-------- DATA EXTRACTS

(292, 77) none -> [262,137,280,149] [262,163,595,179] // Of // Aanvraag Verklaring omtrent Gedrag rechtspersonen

----------------
-------- DATA EXTRACTS

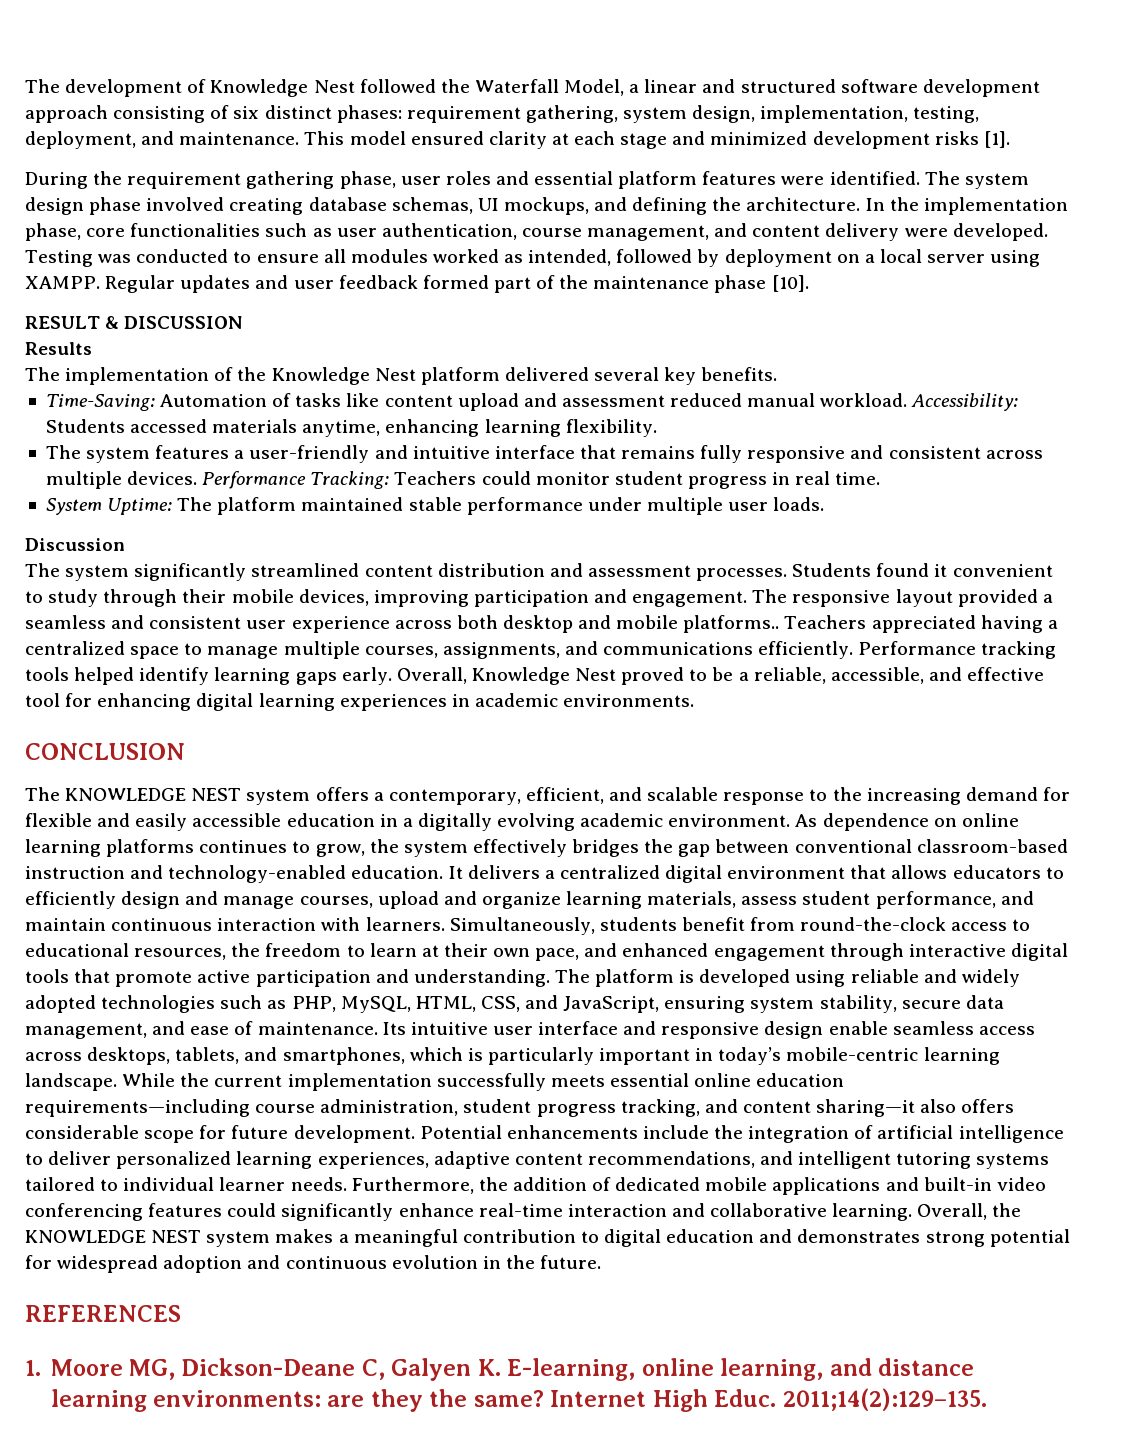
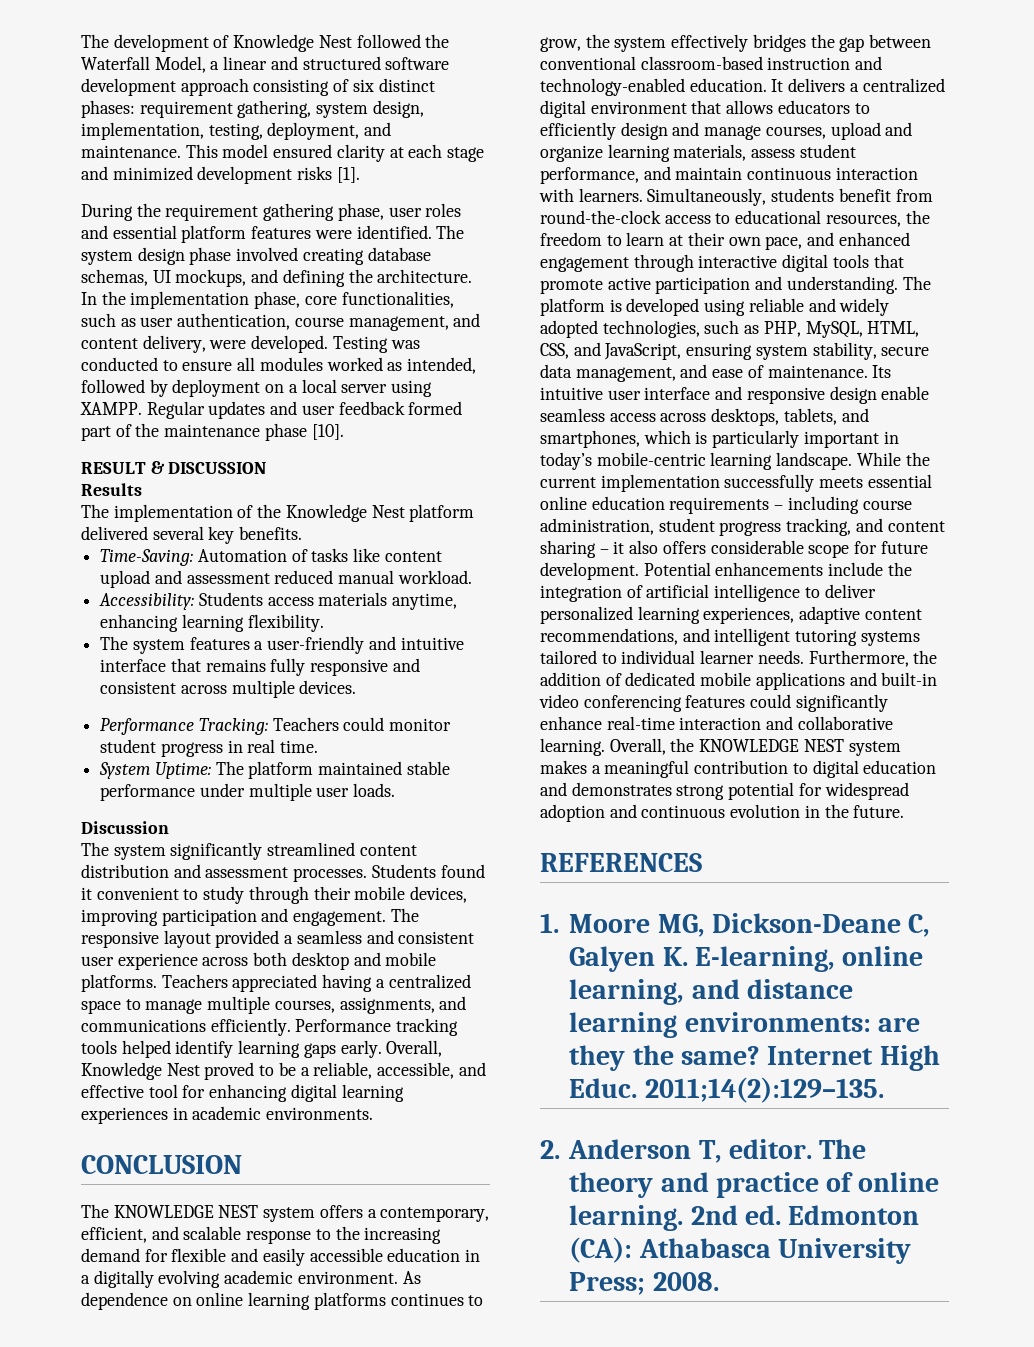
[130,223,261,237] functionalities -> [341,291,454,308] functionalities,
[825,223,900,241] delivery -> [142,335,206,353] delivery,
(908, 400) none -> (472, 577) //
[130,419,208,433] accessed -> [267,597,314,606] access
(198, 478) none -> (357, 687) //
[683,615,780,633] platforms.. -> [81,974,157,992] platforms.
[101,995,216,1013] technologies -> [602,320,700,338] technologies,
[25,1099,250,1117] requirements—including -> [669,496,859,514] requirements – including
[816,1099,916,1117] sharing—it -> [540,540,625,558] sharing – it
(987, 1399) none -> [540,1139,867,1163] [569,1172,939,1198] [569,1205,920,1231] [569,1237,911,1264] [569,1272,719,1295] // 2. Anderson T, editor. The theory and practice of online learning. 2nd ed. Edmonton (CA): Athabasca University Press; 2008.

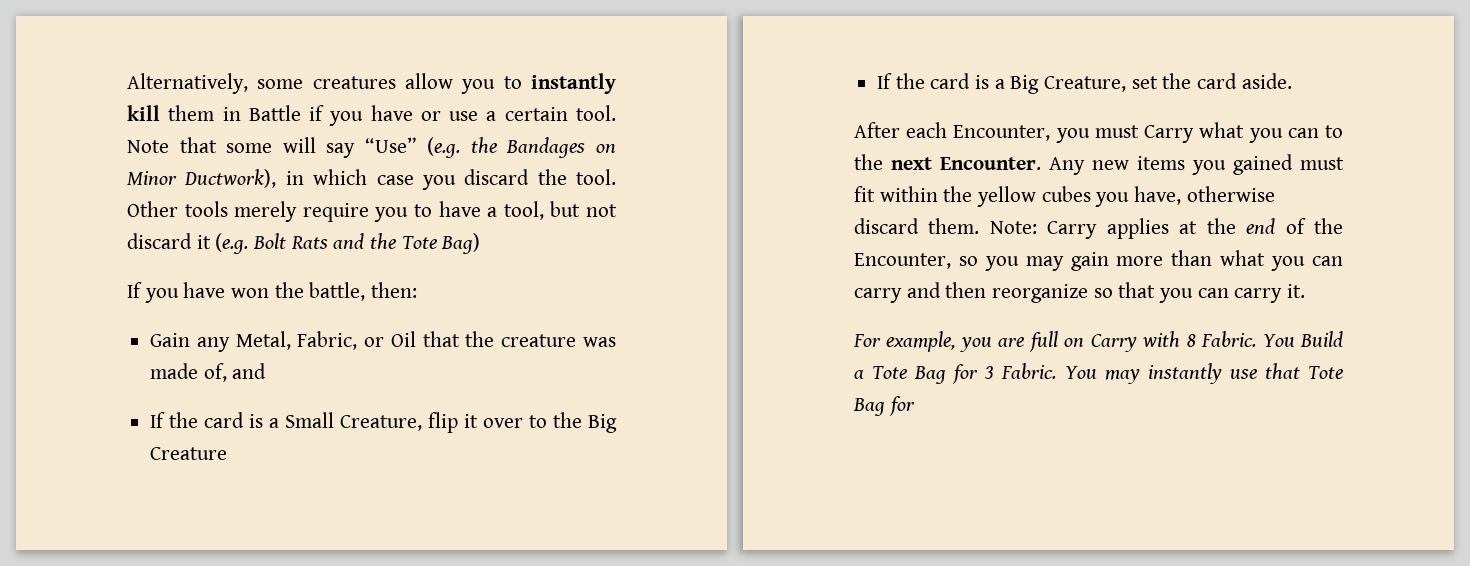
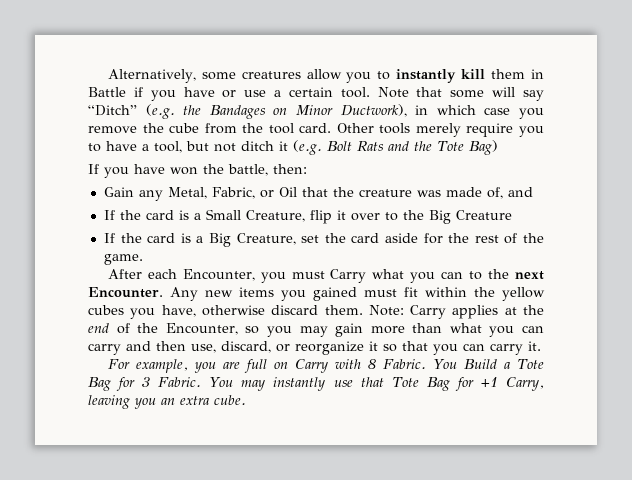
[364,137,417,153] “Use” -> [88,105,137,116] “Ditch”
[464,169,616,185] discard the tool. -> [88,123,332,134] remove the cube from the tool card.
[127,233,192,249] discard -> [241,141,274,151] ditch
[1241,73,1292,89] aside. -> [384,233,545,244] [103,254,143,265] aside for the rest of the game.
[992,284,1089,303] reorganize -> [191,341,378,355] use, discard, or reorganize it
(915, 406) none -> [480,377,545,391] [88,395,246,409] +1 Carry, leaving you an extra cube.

----------------

EXERCISE PROMPT
What is needed is an exact copy of the lines above, from the one containing "[127,233,192,249] discard ->" through the one containing "[992,284,1089,303] reorganize ->", with nothing added.

OUTPUT OF THE EXERCISE
[127,233,192,249] discard -> [241,141,274,151] ditch
[1241,73,1292,89] aside. -> [384,233,545,244] [103,254,143,265] aside for the rest of the game.
[992,284,1089,303] reorganize -> [191,341,378,355] use, discard, or reorganize it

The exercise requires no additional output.